Prince Charles Meets Victims

Outside Jeya's beauty parlour, staff and customers craned their necks for a better view. As the dust cleared they watched with bemusement as a motorcade of 30 vehicles, including three buses, two VIP limousines and a seemingly endless stream of Land Rovers, army Jeeps, motorbikes and police cars passed by.

Along the potholed main street, old men and mothers with babies in their arms did the same.

They might not have known exactly who the visitor was, but the villagers were delighted that anyone at all had bothered to come.

The Tamil-dominated district of Batticaloa, which along with neighbouring Ampara was home to some 15,000 of Sri Lanka's 31,000 tsunami dead, is one of the poorest in the country. Recovery has taken place at a slow pace, away from the eyes of any visiting dignitaries.
····················
» Challenge 1
In the news excerpt about Prince Charles meeting victims, what reason is given for the villagers' delight?
» Challenge 2
Translate this sentence from the Prince Charles excerpt into Spanish: "Along the potholed main street, old men and mothers with babies in their arms did the same."
····················
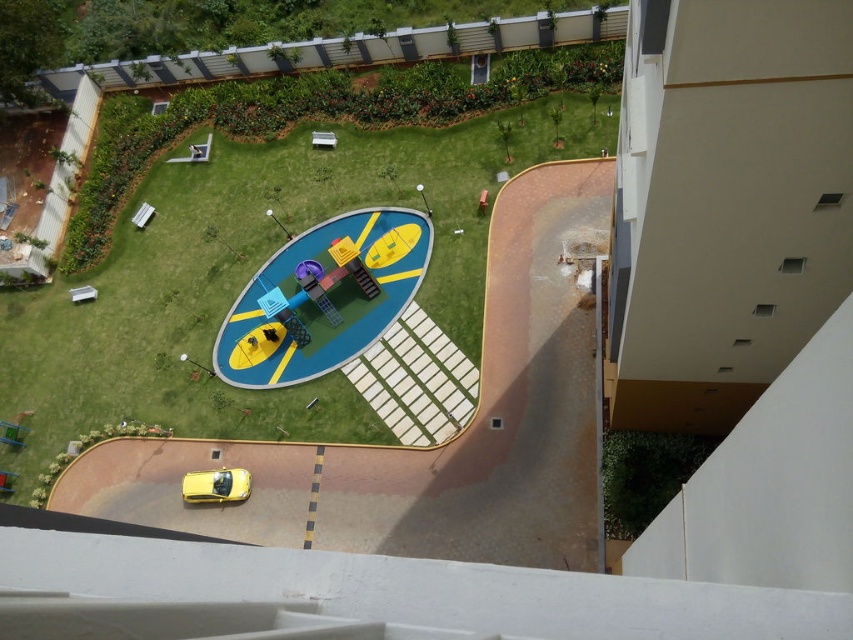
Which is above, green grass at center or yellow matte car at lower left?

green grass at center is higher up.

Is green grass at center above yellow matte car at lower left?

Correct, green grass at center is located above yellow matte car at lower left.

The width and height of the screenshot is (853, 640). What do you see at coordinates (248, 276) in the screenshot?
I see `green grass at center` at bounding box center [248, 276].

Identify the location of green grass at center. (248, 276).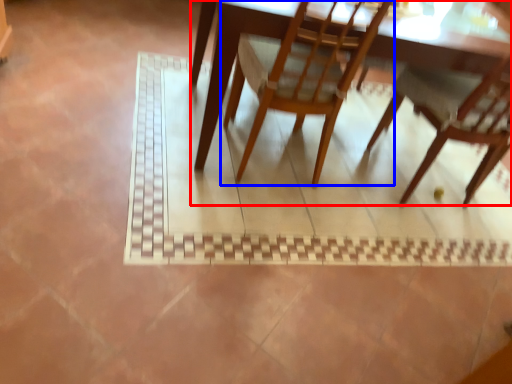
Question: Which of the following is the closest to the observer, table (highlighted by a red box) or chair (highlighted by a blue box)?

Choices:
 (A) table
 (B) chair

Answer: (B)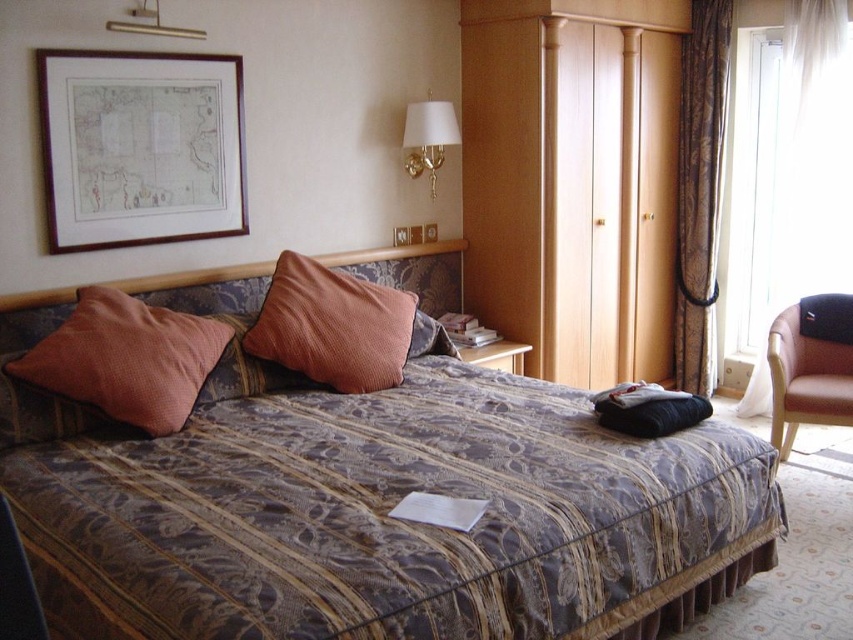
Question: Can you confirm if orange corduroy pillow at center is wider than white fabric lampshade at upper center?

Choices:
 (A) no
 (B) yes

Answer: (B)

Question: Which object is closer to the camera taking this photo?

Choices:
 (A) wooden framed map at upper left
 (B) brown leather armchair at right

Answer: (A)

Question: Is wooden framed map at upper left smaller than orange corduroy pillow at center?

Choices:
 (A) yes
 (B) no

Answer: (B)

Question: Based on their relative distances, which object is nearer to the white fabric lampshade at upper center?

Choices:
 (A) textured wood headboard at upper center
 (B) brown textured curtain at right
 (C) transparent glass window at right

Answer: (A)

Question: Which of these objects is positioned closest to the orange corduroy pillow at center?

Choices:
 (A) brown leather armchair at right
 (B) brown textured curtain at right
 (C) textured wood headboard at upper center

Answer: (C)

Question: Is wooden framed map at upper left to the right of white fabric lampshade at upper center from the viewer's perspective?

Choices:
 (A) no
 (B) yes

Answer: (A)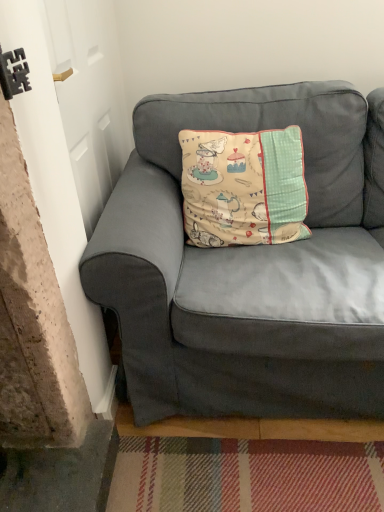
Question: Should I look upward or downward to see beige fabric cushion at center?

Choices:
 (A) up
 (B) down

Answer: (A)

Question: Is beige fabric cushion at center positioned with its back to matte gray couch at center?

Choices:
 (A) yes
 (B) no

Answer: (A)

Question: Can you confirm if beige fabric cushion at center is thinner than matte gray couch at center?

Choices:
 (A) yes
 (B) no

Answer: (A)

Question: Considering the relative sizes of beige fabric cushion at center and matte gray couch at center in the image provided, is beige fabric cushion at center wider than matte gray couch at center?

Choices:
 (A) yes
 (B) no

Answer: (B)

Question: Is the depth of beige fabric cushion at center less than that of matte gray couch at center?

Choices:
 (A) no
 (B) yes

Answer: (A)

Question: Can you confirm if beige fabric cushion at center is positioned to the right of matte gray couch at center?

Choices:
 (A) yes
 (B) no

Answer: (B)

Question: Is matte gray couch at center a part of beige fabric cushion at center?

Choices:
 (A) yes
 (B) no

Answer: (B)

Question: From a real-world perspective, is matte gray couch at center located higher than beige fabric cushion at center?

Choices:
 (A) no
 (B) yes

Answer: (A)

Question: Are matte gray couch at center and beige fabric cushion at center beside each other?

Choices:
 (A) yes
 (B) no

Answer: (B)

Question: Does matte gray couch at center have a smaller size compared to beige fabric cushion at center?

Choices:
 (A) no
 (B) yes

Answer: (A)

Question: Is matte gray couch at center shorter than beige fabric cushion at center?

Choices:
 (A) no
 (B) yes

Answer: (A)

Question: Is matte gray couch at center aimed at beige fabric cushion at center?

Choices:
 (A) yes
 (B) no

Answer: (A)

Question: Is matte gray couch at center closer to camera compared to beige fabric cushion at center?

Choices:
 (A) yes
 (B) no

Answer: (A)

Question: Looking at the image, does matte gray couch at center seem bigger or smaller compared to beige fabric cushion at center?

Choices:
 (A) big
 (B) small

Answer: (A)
····················
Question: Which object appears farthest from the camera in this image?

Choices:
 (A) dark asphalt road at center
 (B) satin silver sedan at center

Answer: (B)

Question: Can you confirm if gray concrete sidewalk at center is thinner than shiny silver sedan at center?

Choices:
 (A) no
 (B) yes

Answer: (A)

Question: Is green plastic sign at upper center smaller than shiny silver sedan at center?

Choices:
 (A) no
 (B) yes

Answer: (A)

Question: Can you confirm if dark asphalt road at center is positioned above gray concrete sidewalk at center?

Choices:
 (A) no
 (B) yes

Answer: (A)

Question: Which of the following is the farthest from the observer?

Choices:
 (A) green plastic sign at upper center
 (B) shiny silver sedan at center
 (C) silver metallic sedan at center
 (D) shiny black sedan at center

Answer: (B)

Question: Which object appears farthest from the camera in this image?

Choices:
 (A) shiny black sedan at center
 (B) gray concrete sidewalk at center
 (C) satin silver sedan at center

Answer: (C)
····················
» Task response 1
The villagers were delighted that anyone at all had bothered to come, even though they might not have known exactly who the visitor was.

» Task response 2
A lo largo de la calle principal llena de baches, ancianos y madres con bebés en brazos hicieron lo mismo.